As razões são constituídas de fatos. O que é verdadeiro não pode, ao mesmo tempo, ser percebido como falso. Quando isso acontece, ocorre a confusão e a loucura. A verdade não varia de indivíduo para indivíduo, de acordo com a percepção de A ou B. Isso seria absurdo. Assim, só é possível ter um único tipo de relação com a verdade, o verdadeiro. Qualquer outro tipo é falso. Para Kant, a mentira prejudica a humanidade em geral. Para Montaigne, os mentirosos deveriam ser consumidos pelas chamas.
Muitas pessoas se entregam a mentiras e a outros tipos de comportamento avesso à verdade. Isso não dificulta a conversa ou o convívio proveitoso com essas pessoas. Significa apenas que temos que ser mais cautelosos. Podemos nos sair muito bem num ambiente de fraude e de falsidade, desde que possamos contar com nossa própria capacidade de discernir entre os diferentes tipos de casos.

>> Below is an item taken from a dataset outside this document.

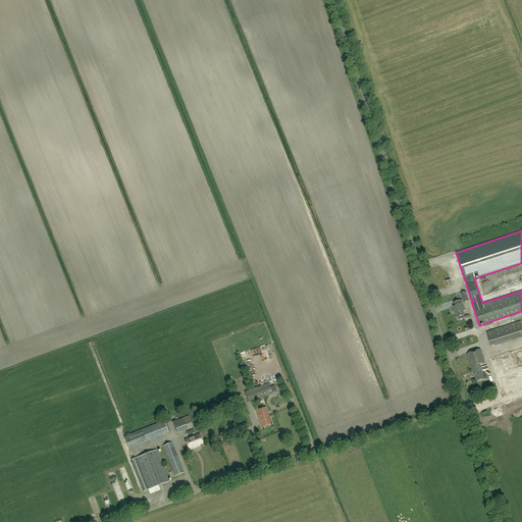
[(464,318),(464,315),(462,306),(461,301),(454,303),(455,306),(453,307),(455,311),(457,317),(458,317),(459,320),(464,318)]
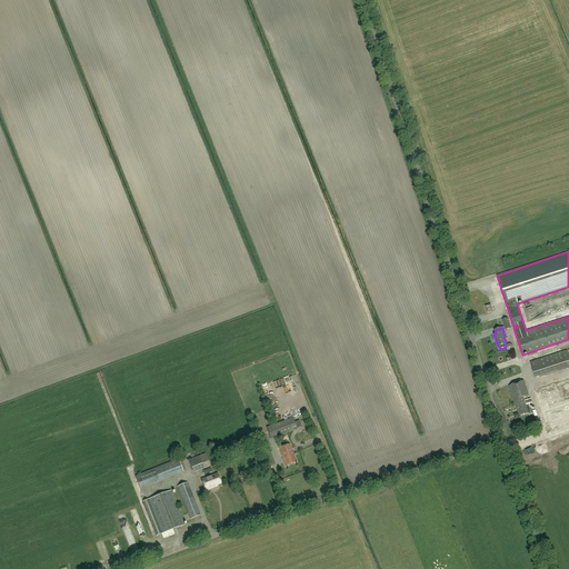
[(568,351),(531,360),(536,378),(568,369),(568,351)]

Existem aqueles casos em que as pessoas estão deturpando as coisas para nós. Existem também os casos em que estão nos tratando com sinceridade. O único problema é que existem mais complicadores para cada uma dessas situações. As pessoas que estão deturpando as coisas, por exemplo, podem estar sinceramente convencidas de que não estão mentindo, embora o estejam. Por outro lado, podem ser mentirosos contumazes subitamente convencidos de que é melhor falar a verdade. É difícil saber. Quase sempre, somos apenas levados a acreditar em quem nos desperta maior confiança. No final das contas, as pessoas acreditam em qualquer coisa que queiram acreditar ditas pelas pessoas em quem confiam.
A variedade é grande. Existem pessoas que duvidam que o astronauta Neil Armstrong esteve na lua com o Apollo 11. Foram truques fotográficos. Outras pessoas conseguem provar que as torres gêmeas foram destruídas por explosivos cuidadosamente plantados e não porque aviões se chocaram contra os edifícios. Tudo teria sido fruto da ação de agentes do próprio governo para justificar ataques a países do Oriente Médio. Hitler teria morrido de velho na Argentina. Elvis não morreu, só se cansou da coisa toda. Obama é o verdadeiro Yuri, o comunista infiltrado pela extinta União Soviética que desmontará a América por dentro. Deus ainda não veio. Deus não veio, mas mandou o Filho, que foi morto cruelmente. Deus virá. Deus vem todos os dias. Deus não precisa vir. Eu só verei Deus se fizer as coisas ditas pelos caras que conversam com Ele.
Quem está certo? Quem está com a verdade? As pessoas acreditam no que precisam acreditar. E aquilo em que acreditam é a única verdade. Até que descubram que a verdade em que tanto acreditam, ditas pelas pessoas em quem tanto confiam é, na realidade, uma mentira.
Naquele momento, eu tive certeza de que Manoela não estava dizendo a verdade. Mas não sabia até que ponto ela estava mentindo.
_Então me devolva aquele brinquedo velho – eu disse.
_Aquilo é parte da sua mania. É o seu Elmo de Mambrino – disse Manoela.
_Besteira. Eu não sou nenhum Quixote.
_Não? Pois parece. Está aí, montado na sua motoca, de capacete, caçando moinhos de vento. E com a ajuda do seu primo barrigudo, o Sancho Pança Vini.
_Foi você que me falou da arma Zeta!
_Lá vem a sua loucura novamente. Eu jamais falei coisa alguma sobre essa sua fantasia. Eu me arrependo amargamente de ter ajudado meus pais a socorrer você, desmaiando de bebida no corredor do apartamento, naquele carnaval.
_Você não vai conseguir me confundir. Não adianta. Você é uma Mondego. Filha de Rosalvo Alencar Mondego.
_Meu nome é Manoela Caleb. Meu pai se chama Victor Caleb. Minha mãe se chama Brigite Eleonor Caleb. Passei um ano da minha vida repetindo a mesma coisa para você.
_Não é isso que está escrito aqui, ditado pelo meu primo Vini – eu disse, enquanto arrancava o pedaço de papel do bolso e olhava a minha anotação. Foi então que, sem nenhuma surpresa da minha parte, vi as letras da minha caligrafia se estreitando e se alongando, numa rápida reorganização. Agora era possível ler VICTOR CALEB, em letras maiúsculas. Eu sabia, eu sabia. Alguém, em algum lugar, havia acabado de disparar a arma Zeta na minha anotação.